23. Ceza Dairesi Esas No: 2015/10232 Karar No: 2016/10429 Karar Tarihi: 07.12.2016
Dolandırıcılık - Yargıtay 23. Ceza Dairesi 2015/10232 Esas 2016/10429 Karar Sayılı İlamı
Özet:
Sanık, bir tatlıcıya 400 adet halka tatlısı alacağını söyleyerek para üstü için dolandırıcılık yapmakla suçlanmaktadır. Sanık, katılanı yanıltarak 740 TL para alırken, para bozukluğunu bahane ederek katılandan cep telefonunu istemiştir. Sanığın dolandırıcılık suçu kabul edilir ise, TCK'nın 157/1, 62/1, 52 ve 50. maddelerine göre 6.000 TL adli para cezası ve 80 TL adli para cezası verilmesi gerekmektedir. Ancak, sanığın hukuki durumunun yeniden değerlendirilmesi ve teşhis işleminin yapılmaması nedeniyle mahkeme kararı bozulmuştur. Kanun maddelerine göre TCK'nın 157. maddesi basit dolandırıcılık suçunu kapsamaktadır ve 6763 sayılı Kanun'un 34. maddesi ile değiştirilen 5271 sayılı Kanun'un 253. maddesinin (b) bendine eklenen 6. alt bendi ile basit dolandırıcılık suçu uzlaştırma kapsamına alınmıştır.

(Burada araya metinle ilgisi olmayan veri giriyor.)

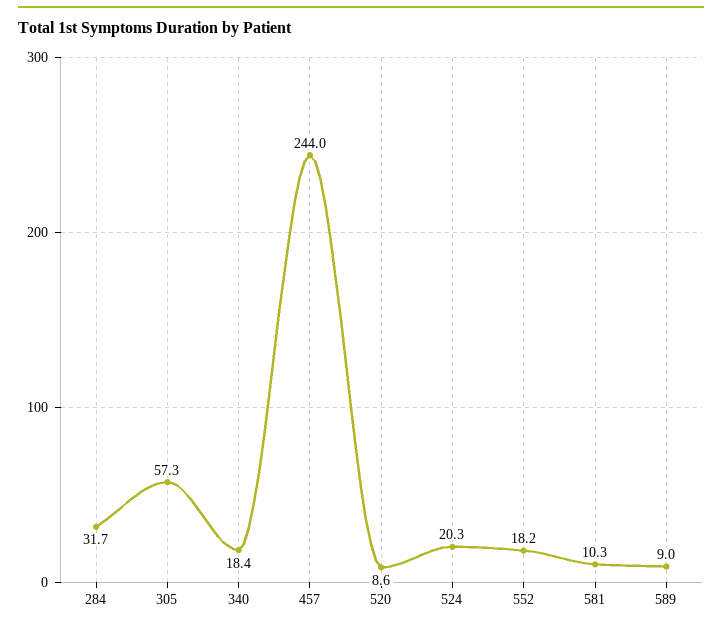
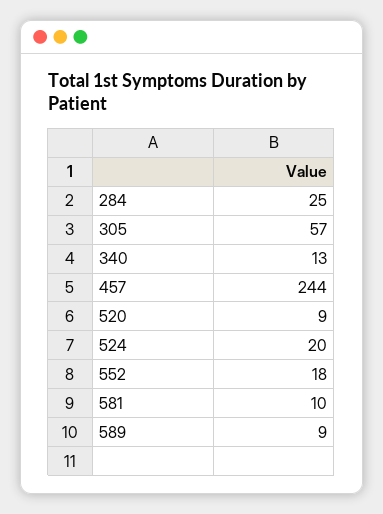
  {
-   "284": 31.7,
+   "284": 25,
    "305": 57.3,
-   "340": 18.4,
+   "340": 13,
    "457": 244,
    "520": 8.6,
    "524": 20.3,
    "552": 18.2,
    "581": 10.3,
    "589": 9
  }

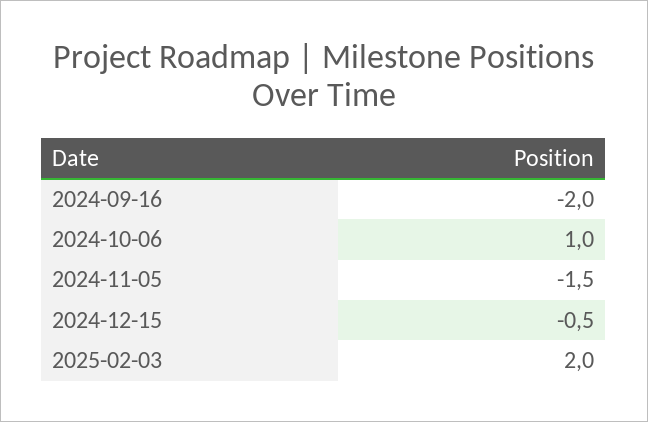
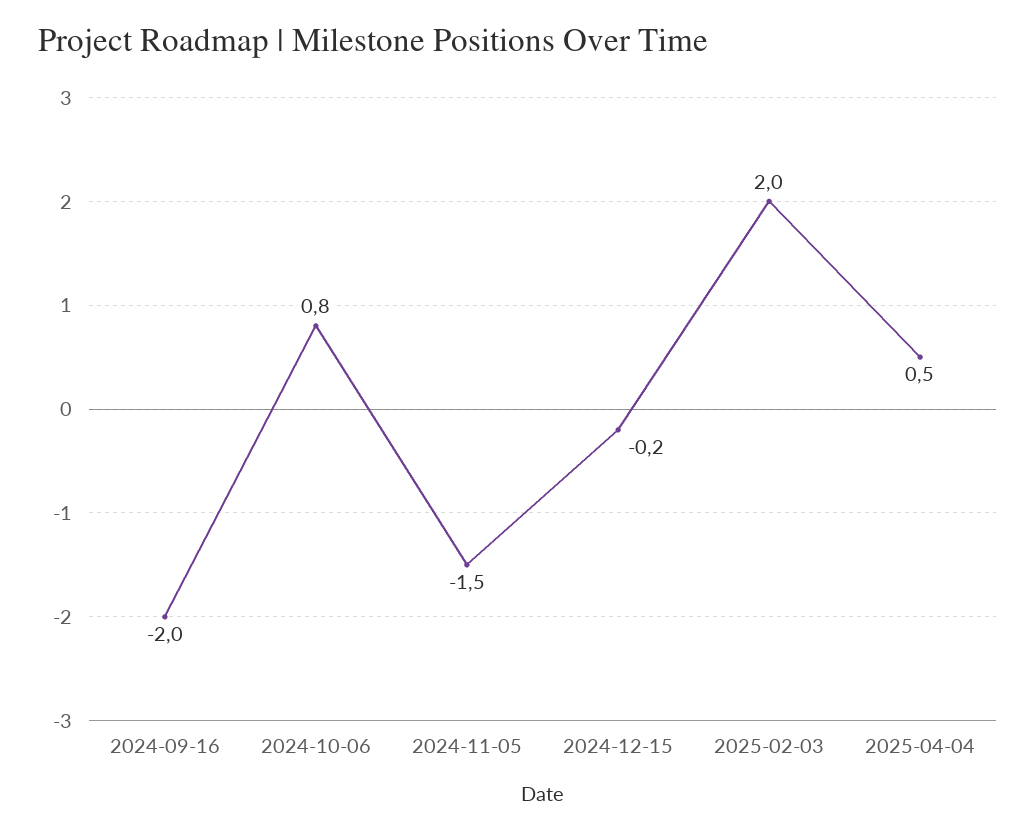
  {
    "2024-09-16": -2,
-   "2024-10-06": 1,
+   "2024-10-06": 0.8,
    "2024-11-05": -1.5,
-   "2024-12-15": -0.5,
+   "2024-12-15": -0.2,
-   "2025-02-03": 2
+   "2025-02-03": 2,
+   "2025-04-04": 0.5
  }

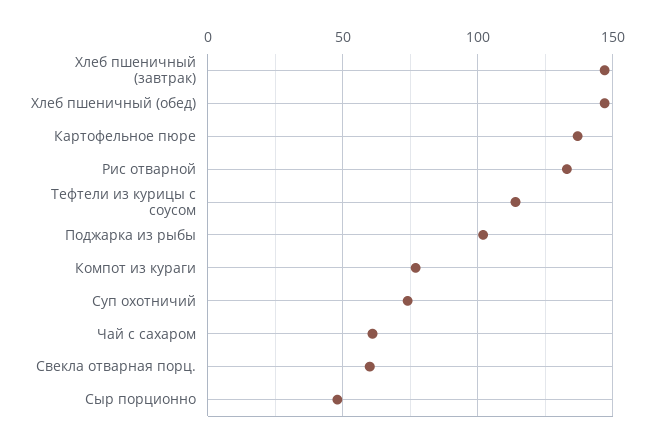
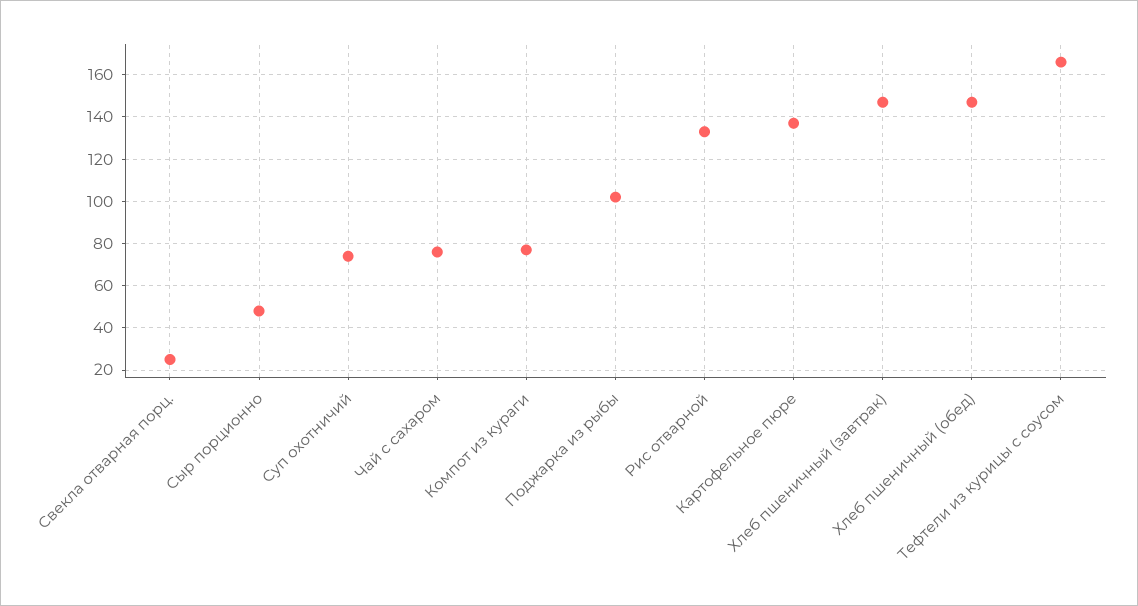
  {
    "Хлеб пшеничный (завтрак)": 145,
    "Хлеб пшеничный (обед)": 145,
    "Картофельное пюре": 135,
    "Рис отварной": 135,
-   "Тефтели из курицы с соусом": 115,
+   "Тефтели из курицы с соусом": 165,
    "Поджарка из рыбы": 100,
    "Компот из кураги": 75,
    "Суп охотничий": 75,
-   "Чай с сахаром": 60,
+   "Чай с сахаром": 75,
-   "Свекла отварная порц.": 60,
+   "Свекла отварная порц.": 25,
    "Сыр порционно": 50
  }

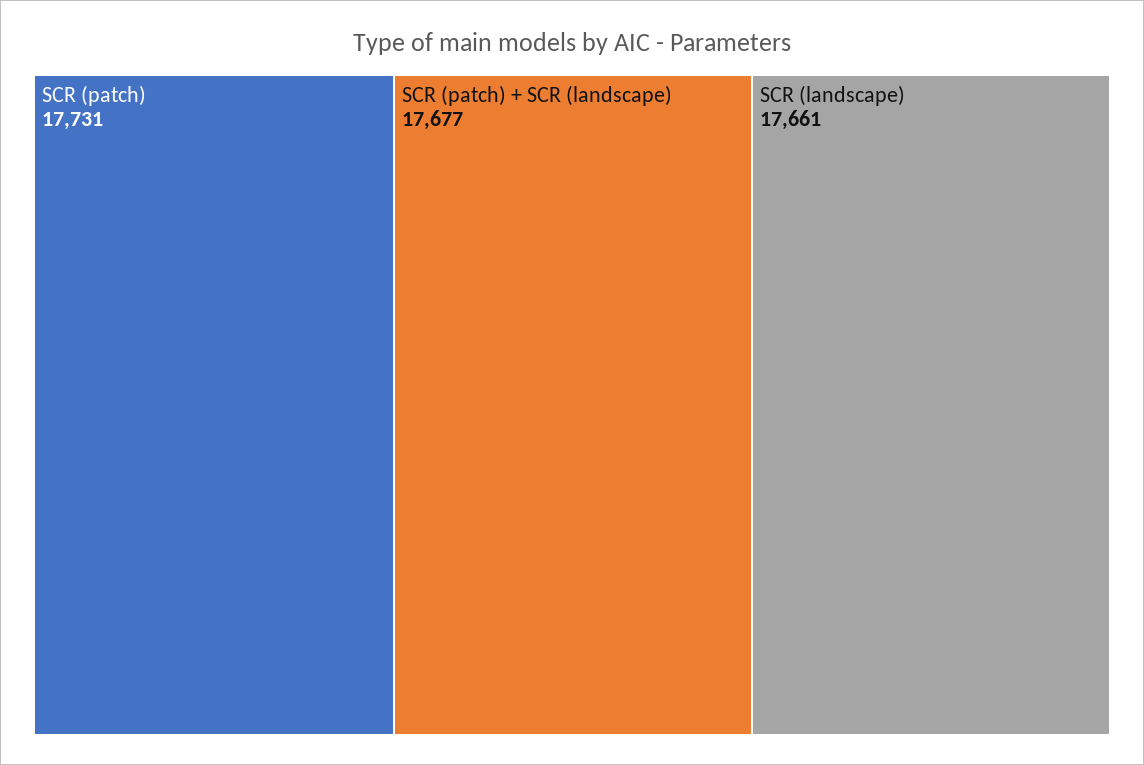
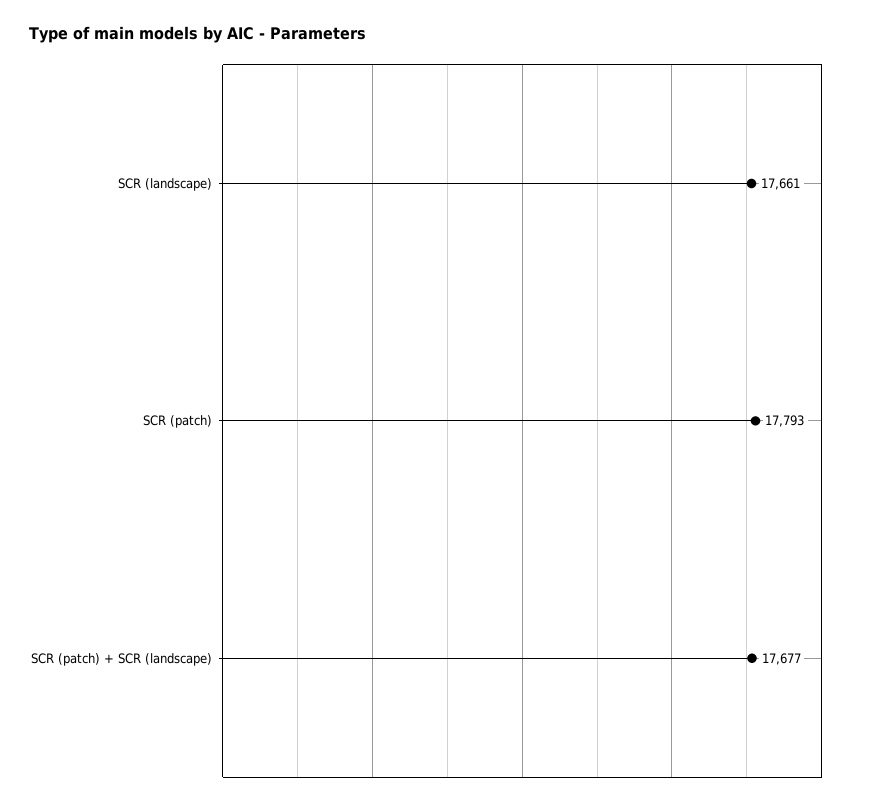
  {
-   "SCR (patch)": 17731,
+   "SCR (patch)": 17793,
    "SCR (patch) + SCR (landscape)": 17677,
    "SCR (landscape)": 17661
  }

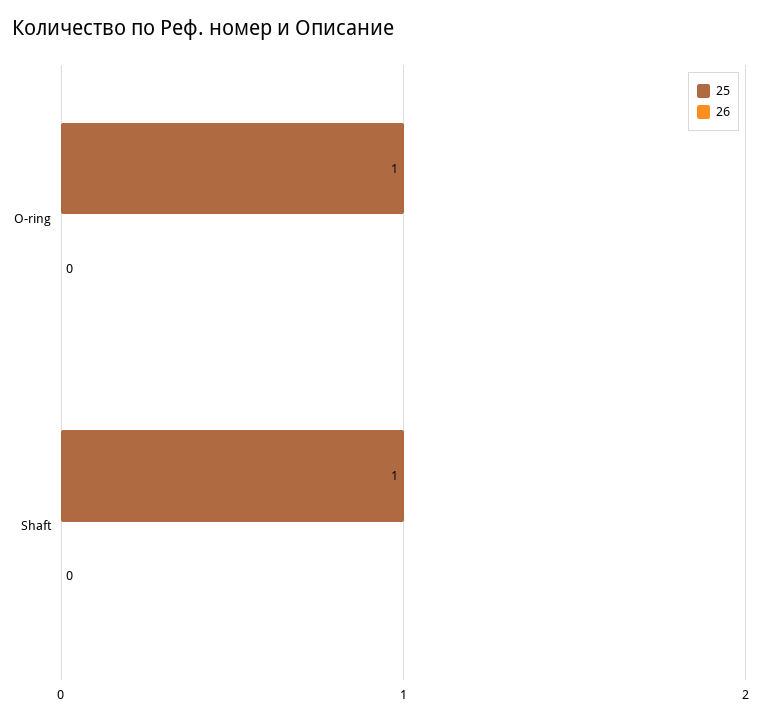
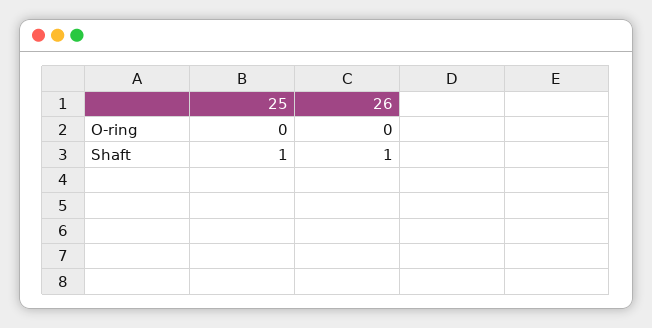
  {
    "25": {
-     "O-ring": 1,
+     "O-ring": 0,
      "Shaft": 1
    },
    "26": {
      "O-ring": 0,
-     "Shaft": 0
+     "Shaft": 1
    }
  }

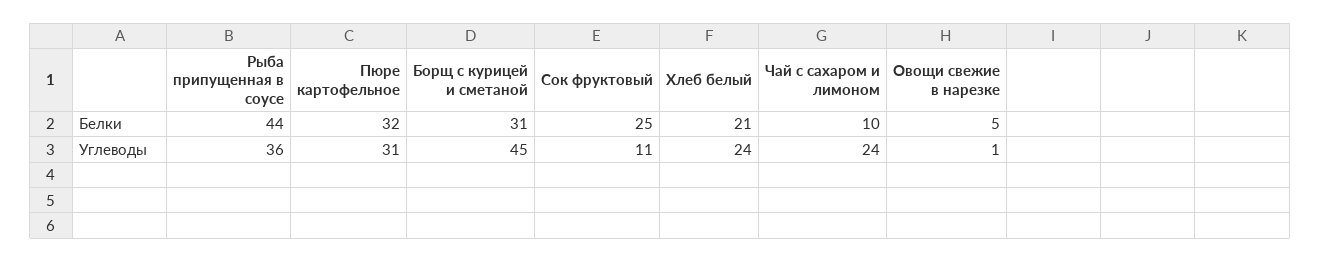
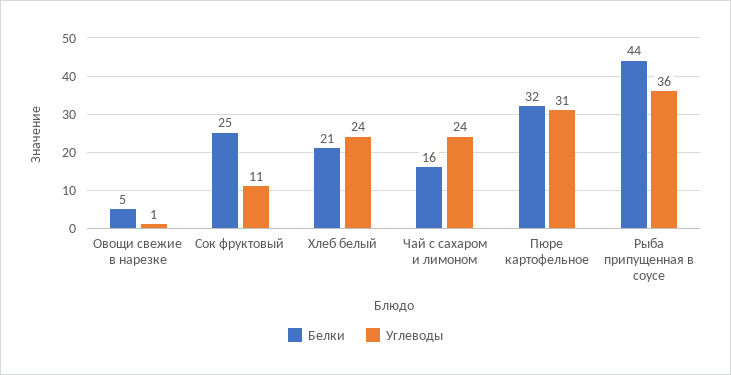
  {
    "Белки": {
      "Рыба припущенная в соусе": 44,
      "Пюре картофельное": 32,
-     "Борщ с курицей и сметаной": 31,
      "Сок фруктовый": 25,
      "Хлеб белый": 21,
-     "Чай с сахаром и лимоном": 10,
+     "Чай с сахаром и лимоном": 16,
      "Овощи свежие в нарезке": 5
    },
    "Углеводы": {
      "Рыба припущенная в соусе": 36,
      "Пюре картофельное": 31,
-     "Борщ с курицей и сметаной": 45,
      "Сок фруктовый": 11,
      "Хлеб белый": 24,
      "Чай с сахаром и лимоном": 24,
      "Овощи свежие в нарезке": 1
    }
  }

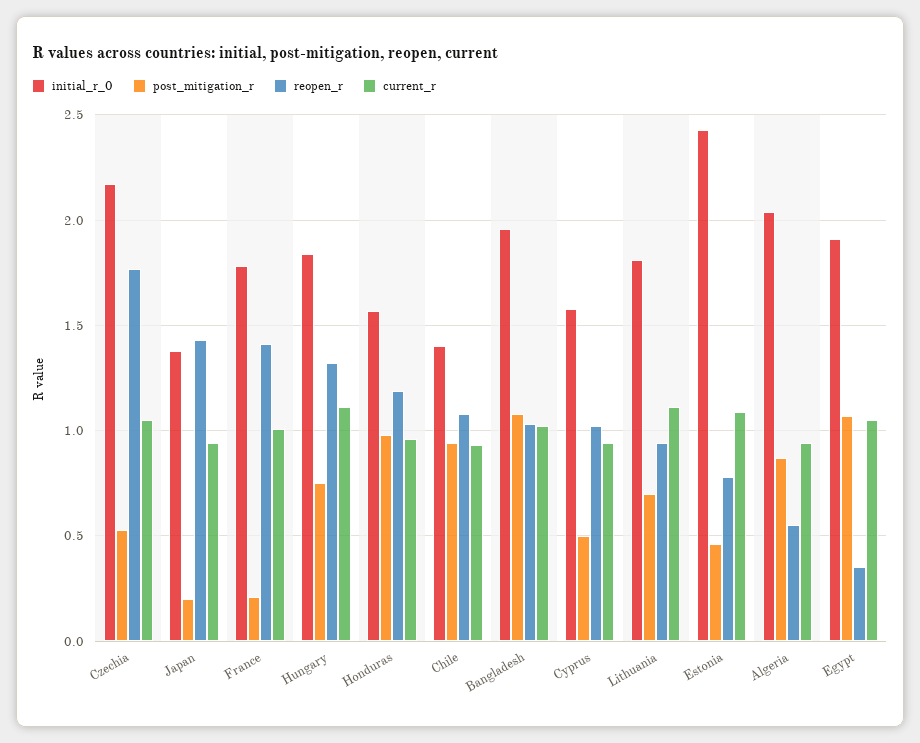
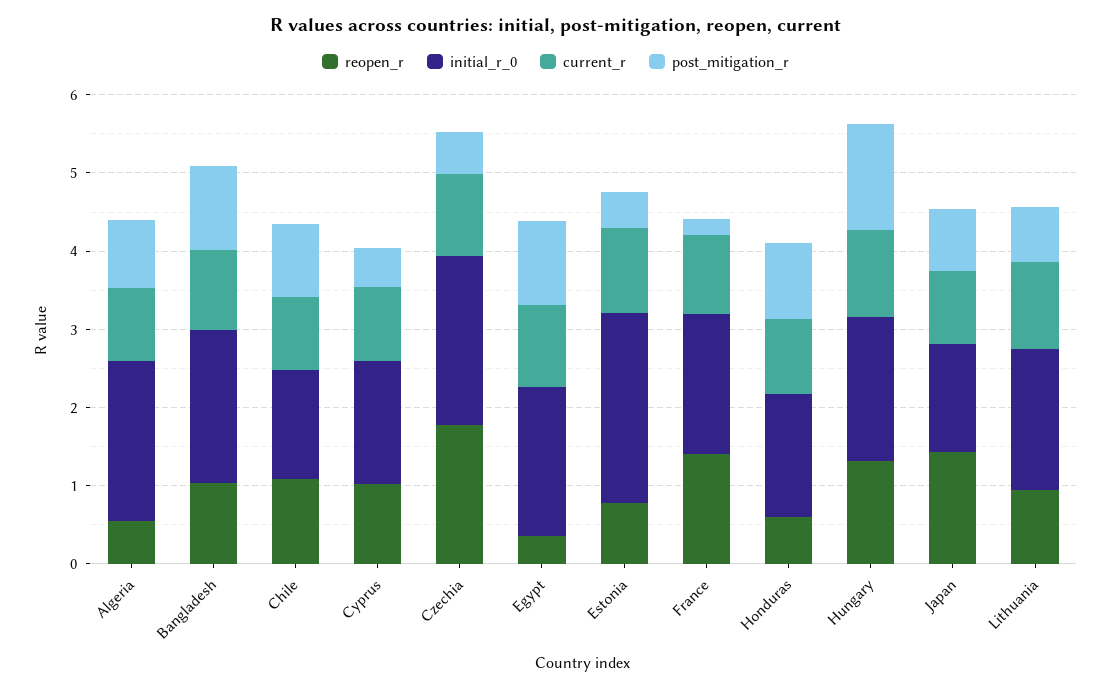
  {
    "initial_r_0": {
      "Czechia": 2.15,
      "Japan": 1.4,
      "France": 1.8,
      "Hungary": 1.85,
      "Honduras": 1.55,
      "Chile": 1.4,
      "Bangladesh": 1.95,
      "Cyprus": 1.6,
      "Lithuania": 1.8,
      "Estonia": 2.45,
      "Algeria": 2.05,
      "Egypt": 1.9
    },
    "post_mitigation_r": {
      "Czechia": 0.55,
-     "Japan": 0.2,
+     "Japan": 0.8,
      "France": 0.2,
-     "Hungary": 0.75,
+     "Hungary": 1.4,
      "Honduras": 1,
      "Chile": 0.95,
      "Bangladesh": 1.1,
      "Cyprus": 0.5,
      "Lithuania": 0.7,
      "Estonia": 0.45,
      "Algeria": 0.85,
      "Egypt": 1.05
    },
    "reopen_r": {
      "Czechia": 1.75,
      "Japan": 1.45,
      "France": 1.4,
      "Hungary": 1.3,
-     "Honduras": 1.2,
+     "Honduras": 0.6,
      "Chile": 1.1,
      "Bangladesh": 1.05,
      "Cyprus": 1,
      "Lithuania": 0.95,
      "Estonia": 0.8,
      "Algeria": 0.55,
      "Egypt": 0.35
    },
    "current_r": {
      "Czechia": 1.05,
      "Japan": 0.95,
      "France": 1,
      "Hungary": 1.1,
      "Honduras": 0.95,
      "Chile": 0.95,
      "Bangladesh": 1,
      "Cyprus": 0.95,
      "Lithuania": 1.1,
      "Estonia": 1.1,
      "Algeria": 0.95,
      "Egypt": 1.05
    }
  }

23. Ceza Dairesi 2015/10232 E. , 2016/10429 K.
"İçtihat Metni"
MAHKEMESİ :Asliye Ceza Mahkemesi SUÇ : Dolandırıcılık HÜKÜM : TCK"nın 157/1, 62/1, 52, 50. maddeleri gereğince 6.000 TL adli para cezası ve 80 TL adli para cezası
Dosya incelendi, gereği düşünüldü; Tatlıcılık yapan katılanın yanına gelerek 400 adet halka tatlısı alacağını söyleyen sanığa katılanın tatlıların 260 TL tuttuğunu söylediği, sanığın üzerinde 500 Avro olduğunu bunu bozarsa tatlıyı alacağını 500 Avro"nun 1.000 TL yaptığını söyleyerek para üstü istediği, katılanın 740 TL vermesinden sonra üzerini yoklayan sanığın paranın evde kalmış olduğunu söyleyerek katılandan "cep telefonunu ver hanımı arayayım aşağıya indirsin" diyerek telefonunu istediği ve katılanı hemen karşıdaki apartmana yönlendirdiği, sanığın gösterdiği binaya giderek zile basan katılanın kimse çıkmaması üzerine dolandırıldığını anladığı bu sırada sanığın ortadan kaybolduğu, hileli hareketlerle haksız menfaat sağlayan sanığın dolandırıcılık suçunu işlediği iddia olunan olayda; Sanık savunmalarında İzmir"e hiç gitmediğini savunması ve katılanca sanığın hazırlıkta kimlik fotokopisi üzerindeki fotoğrafından teşhis etmesi karşısında, gerçeğin kuşkuya yer bırakılmaksızın tespiti açısından mümkün olduğu takdirde sanık ile katılanın duruşmada yüzleştirilmeleri mümkün olmaz ise sanığın fotoğraflarının çektirilerek katılana gösterilmek suretiyle teşhis işleminin yaptırılması sonucuna göre sanığın hukuki durumunun tayin ve takdiri gerektiği gözetilmeksizin eksik araştırma ile yazılı şekilde hüküm kurulması, Şuçun sübutunun kabulü halinde ise, 02/12/2016 tarih ve 29906 sayılı Resmi Gazetede yayımlanarak yürürlüğe giren 6763 sayılı Kanun"un 34. maddesi ile değişik 5271 sayılı Kanun"un 253. maddesinin (b) bendine eklenen 6. alt bendi ile TCK"nın 157. maddesinde düzenlenen basit dolandırıcılık suçunun uzlaştırma kapsamına alındığı ve bu düzenlemenin sanık lehine olması karşısında; söz konusu kanun değişikliğine göre, sanığın hukuki durumunun yeniden değerlendirilmesinde zorunluluk bulunması, Bozmayı gerektirmiş, sanığın temyiz itirazları bu itibarla yerinde görüldüğünden hükmün bu sebepten dolayı 5320. sayılı Kanun"un 6723. sayılı Kanun"un 33. maddesi ile değişik 8/1. maddesi uyarınca uygulanması gereken 1412 sayılı CMK"nın 321. maddesi uyarınca BOZULMASINA, 07.12.2016 tarihinde oybirliği ile karar verildi.